# CHAPTER TWO MARKETING PLAN

CHAPTER TWO

MARKETING PLAN

A section of the business plan that describes the user benefits, available products and services and the type of market that exists.one plans on how to market products/services and the main features are;

2.1 Potential customers.

• Describe your customers well ranging from ;
1. Institutions-Hospitals, Churches, Individuals, Wholesalers, Retailers and Households.
• Determine location of your customers in terms of their demographic characteristics
• Consider customer characteristics and considerations on products i.e. price, quality, appearance, color, shape, material, size, weight, volume and efficiency.
• Business considerations when targeting customers
2. Variety of goods and services
• Credit facilities
1. Capability of employees
2. Methods of selling.

2.2 Market share/size.

This is the amount of unit sales e.g. what is your estimated/expected total sales in units per month or even quarterly or yearly.in estimating the market size, one needs to list down the business selling similar products in market e.g. show using a pie chart, bar graph, line graph, give or frequency polygon.

Table 1-Hypothetical/model of a given market tabular explanation.

BEFORE PENETRATION IN THE MARKET

 A B C TOTAL SALES(Kshs.) 20,000 40,000 40,000 100,000 MARKET SHARE 20% 40% 40% 100%

Table 2- Hypothetical/model of a given market tabular explanation

AFTER PENETRATION

 A B C D TOTAL SALES(Kshs) 20,000 40,000 40,000 20,000 120,000 MARKET SHARE 17% 33% 33% 17% 100%

2.3 Competition

• Analyze key competitors in terms of strengths and weaknesses
• Consider what the competitors are doing
• Analyze the factors that may have contributed to success or failure of the competitors.
• Determine if there are gaps to be filled.
• Determine your potential competitors and their sizes in assets, sales volume and market share of major competitors.
• Determine strengths and weaknesses of competitors.
• Craft techniques and plans to capitalize on weaknesses of competitors

Assuming that we have 3 firms A, B and C,

Table 3- Hypothetical/model of a given market tabular explanation

 A B C TOTAL Assets 200,000 100,000 200,000 500,000 Sales volume 400,000 500,000 300,000 1.2M Market share 0.4M/1.2M=33% 0.5M/1.2M=42% 0.3M/1.2M=25% 100% Profit p.a 80,000 100,000 60,000 240,000 Employees 3 4 2 9

2.4 Promotion strategy

• This section describes entrepreneurial approach to creating awareness of products and services and motivating customers to buy.
• Elements of advertising commonly used are: personal selling, sales promotion, publicity, public relations, sponsorship and customer relationship management.
• Medium/media used should be well designed i.e. electronic or print media.
• How will you portray your products?
• What image do you project in mind of consumers?
• Which promotion campaign will you undertake when introducing the product or service e.g. free samples or free introductory services
• Which promotional methods will you employ on regular basis e.g. trade shows, sponsorships and cost of promotion per event
• How will you measure the effectiveness of your promotional campaign

2.5 Pricing strategy.

• Include methods of calculating selling price for your products and services.
• Factors likely to influence price setting include;
• Income of clients targeted
• Prevailing market prices
• Cost of raw materials
• Nature of competition.
• Incorporate actual selling prices of products and services.
• Arrive at credit terms to be offered.
• What kind of credit?
• When are you going to offer credit e.g. end month
• When will customers payback.
• Enlighten the customers on the types of discounts offered e.g. cash, trade(quantity)
• Enlighten members on the available after sales services available.

2.6 sales tactics

• Refers to the methods of selling either directly or indirectly(use of agents)
• If you intend to sell through distributors/agents, how will you select and motivate them?

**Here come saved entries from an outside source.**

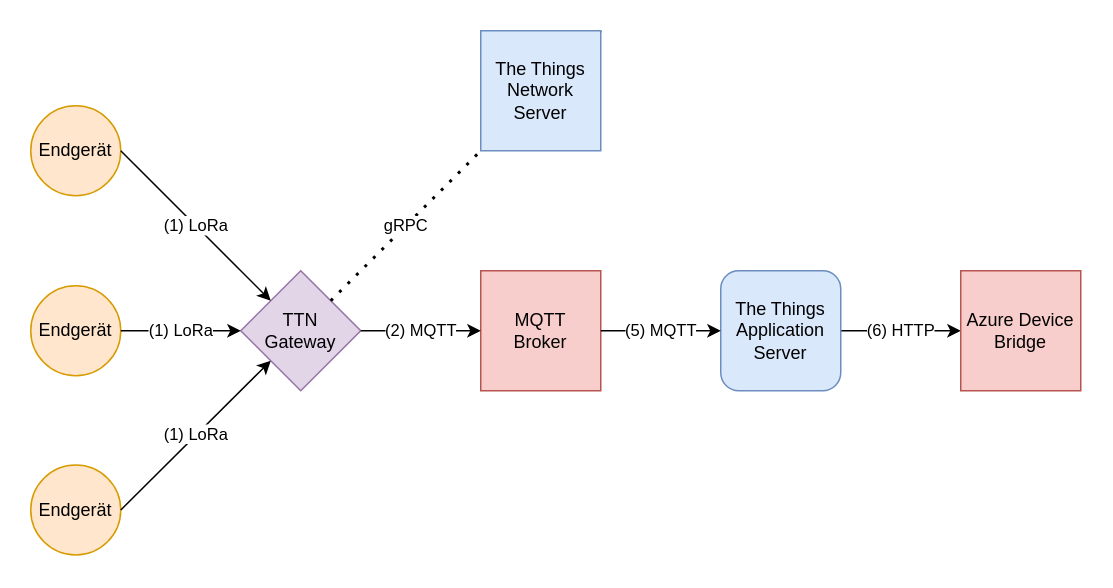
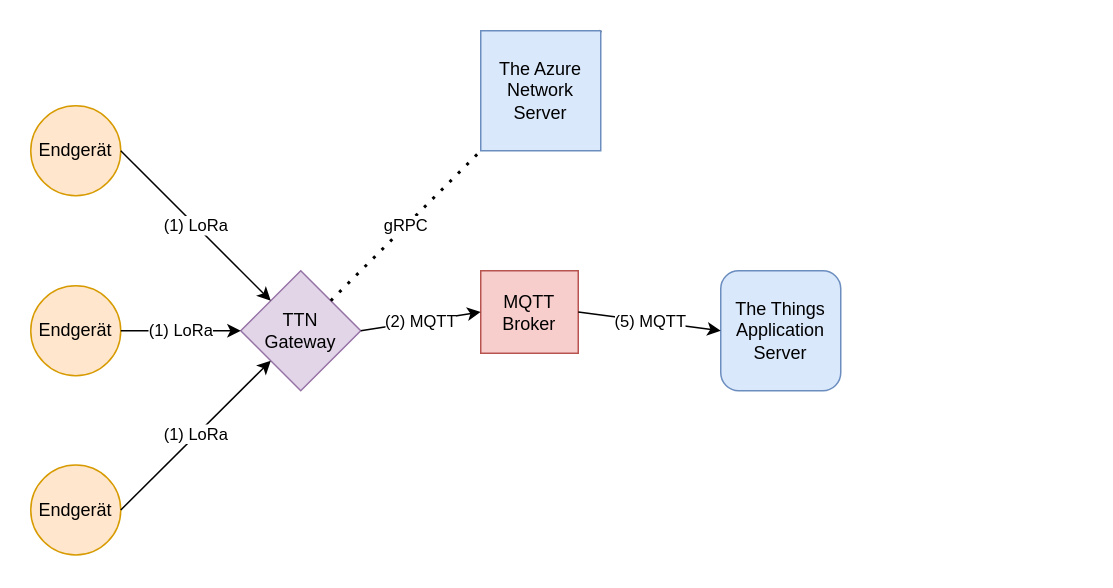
  <mxCell id="0" />
  <mxCell id="1" parent="0" />
  <mxCell id="2" value="Endgerät" style="ellipse;whiteSpace=wrap;html=1;aspect=fixed;fillColor=#ffe6cc;strokeColor=#d79b00;" vertex="1" parent="1"><mxGeometry x="20" y="70" width="60" height="60" as="geometry" /></mxCell>
  <mxCell id="3" value="Endgerät" style="ellipse;whiteSpace=wrap;html=1;aspect=fixed;fillColor=#ffe6cc;strokeColor=#d79b00;" vertex="1" parent="1"><mxGeometry x="20" y="190" width="60" height="60" as="geometry" /></mxCell>
  <mxCell id="4" value="Endgerät" style="ellipse;whiteSpace=wrap;html=1;aspect=fixed;fillColor=#ffe6cc;strokeColor=#d79b00;" vertex="1" parent="1"><mxGeometry x="20" y="309.5" width="60" height="60" as="geometry" /></mxCell>
  <mxCell id="5" value="TTN&lt;br&gt;Gateway" style="rhombus;whiteSpace=wrap;html=1;fillColor=#e1d5e7;strokeColor=#9673a6;" vertex="1" parent="1"><mxGeometry x="160" y="180" width="80" height="80" as="geometry" /></mxCell>
- <mxCell id="6" value="(6) HTTP" style="edgeStyle=orthogonalEdgeStyle;rounded=0;orthogonalLoop=1;jettySize=auto;html=1;exitX=1;exitY=0.5;exitDx=0;exitDy=0;" edge="1" parent="1" source="14" target="7"><mxGeometry relative="1" as="geometry"><mxPoint x="1070" y="110" as="sourcePoint" /></mxGeometry></mxCell>
- <mxCell id="7" value="Azure Device Bridge" style="rounded=0;whiteSpace=wrap;html=1;fillColor=#f8cecc;strokeColor=#b85450;" vertex="1" parent="1"><mxGeometry x="640" y="180" width="80" height="80" as="geometry" /></mxCell>
  <mxCell id="8" value="(1) LoRa" style="endArrow=classic;html=1;exitX=1;exitY=0.5;exitDx=0;exitDy=0;entryX=0;entryY=1;entryDx=0;entryDy=0;" edge="1" parent="1" source="4" target="5"><mxGeometry width="50" height="50" relative="1" as="geometry"><mxPoint x="760" y="380" as="sourcePoint" /><mxPoint x="810" y="330" as="targetPoint" /></mxGeometry></mxCell>
  <mxCell id="9" value="(1) LoRa" style="endArrow=classic;html=1;exitX=1;exitY=0.5;exitDx=0;exitDy=0;entryX=0;entryY=0.5;entryDx=0;entryDy=0;" edge="1" parent="1" source="3" target="5"><mxGeometry width="50" height="50" relative="1" as="geometry"><mxPoint x="90" y="349.5" as="sourcePoint" /><mxPoint x="160" y="160" as="targetPoint" /></mxGeometry></mxCell>
  <mxCell id="10" value="(1) LoRa" style="endArrow=classic;html=1;exitX=1;exitY=0.5;exitDx=0;exitDy=0;entryX=0;entryY=0;entryDx=0;entryDy=0;" edge="1" parent="1" source="2" target="5"><mxGeometry width="50" height="50" relative="1" as="geometry"><mxPoint x="90" y="230" as="sourcePoint" /><mxPoint x="170" y="230" as="targetPoint" /></mxGeometry></mxCell>
- <mxCell id="11" value="MQTT&lt;br&gt;Broker" style="rounded=0;whiteSpace=wrap;html=1;fillColor=#f8cecc;strokeColor=#b85450;" vertex="1" parent="1"><mxGeometry x="320" y="180" width="80" height="80" as="geometry" /></mxCell>
+ <mxCell id="11" value="MQTT&lt;br&gt;Broker" style="rounded=0;whiteSpace=wrap;html=1;fillColor=#f8cecc;strokeColor=#b85450;" vertex="1" parent="1"><mxGeometry x="320" y="180" width="65" height="55" as="geometry" /></mxCell>
  <mxCell id="12" value="(2) MQTT" style="endArrow=classic;html=1;exitX=1;exitY=0.5;exitDx=0;exitDy=0;entryX=0;entryY=0.5;entryDx=0;entryDy=0;" edge="1" parent="1" source="5" target="11"><mxGeometry width="50" height="50" relative="1" as="geometry"><mxPoint x="760" y="380" as="sourcePoint" /><mxPoint x="810" y="330" as="targetPoint" /></mxGeometry></mxCell>
  <mxCell id="13" value="gRPC" style="endArrow=none;dashed=1;html=1;dashPattern=1 3;strokeWidth=2;exitX=1;exitY=0;exitDx=0;exitDy=0;" edge="1" parent="1" source="16"><mxGeometry width="50" height="50" relative="1" as="geometry"><mxPoint x="230" y="150" as="sourcePoint" /><mxPoint x="360" y="60" as="targetPoint" /></mxGeometry></mxCell>
  <mxCell id="14" value="The Things Application Server" style="whiteSpace=wrap;html=1;fillColor=#dae8fc;strokeColor=#6c8ebf;rounded=1;" vertex="1" parent="1"><mxGeometry x="480" y="180" width="80" height="80" as="geometry" /></mxCell>
  <mxCell id="15" value="(5) MQTT" style="endArrow=classic;html=1;exitX=1;exitY=0.5;exitDx=0;exitDy=0;entryX=0;entryY=0.5;entryDx=0;entryDy=0;" edge="1" parent="1" source="11" target="14"><mxGeometry width="50" height="50" relative="1" as="geometry"><mxPoint x="760" y="180" as="sourcePoint" /><mxPoint x="810" y="130" as="targetPoint" /></mxGeometry></mxCell>
- <mxCell id="16" value="The Things Network Server" style="rounded=0;whiteSpace=wrap;html=1;fillColor=#dae8fc;strokeColor=#6c8ebf;" vertex="1" parent="1"><mxGeometry x="320" y="20" width="80" height="80" as="geometry" /></mxCell>
+ <mxCell id="16" value="The Azure Network Server" style="rounded=0;whiteSpace=wrap;html=1;fillColor=#dae8fc;strokeColor=#6c8ebf;" vertex="1" parent="1"><mxGeometry x="320" y="20" width="80" height="80" as="geometry" /></mxCell>
  <mxCell id="17" value="gRPC" style="endArrow=none;dashed=1;html=1;dashPattern=1 3;strokeWidth=2;exitX=1;exitY=0;exitDx=0;exitDy=0;" edge="1" parent="1" source="5" target="16"><mxGeometry width="50" height="50" relative="1" as="geometry"><mxPoint x="220" y="200" as="sourcePoint" /><mxPoint x="360" y="60" as="targetPoint" /></mxGeometry></mxCell>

For middlemen, you can use already used by many competitors and select the ones with high reputation. One can motivate middlemen by giving them high profit margins.
• Establish the geographical areas that your agents will cover.

2.7 Distribution strategy.

• Covers the physical movements of products and may incorporate establishment of middlemen/intermediaries to achieve or support movements
• Channel is either direct or indirect.
• Means of transport used is either road, rail, water or air.
• Analyze the specific distribution problems likely to be experienced.
• Craft ways of curbing the problems anticipated.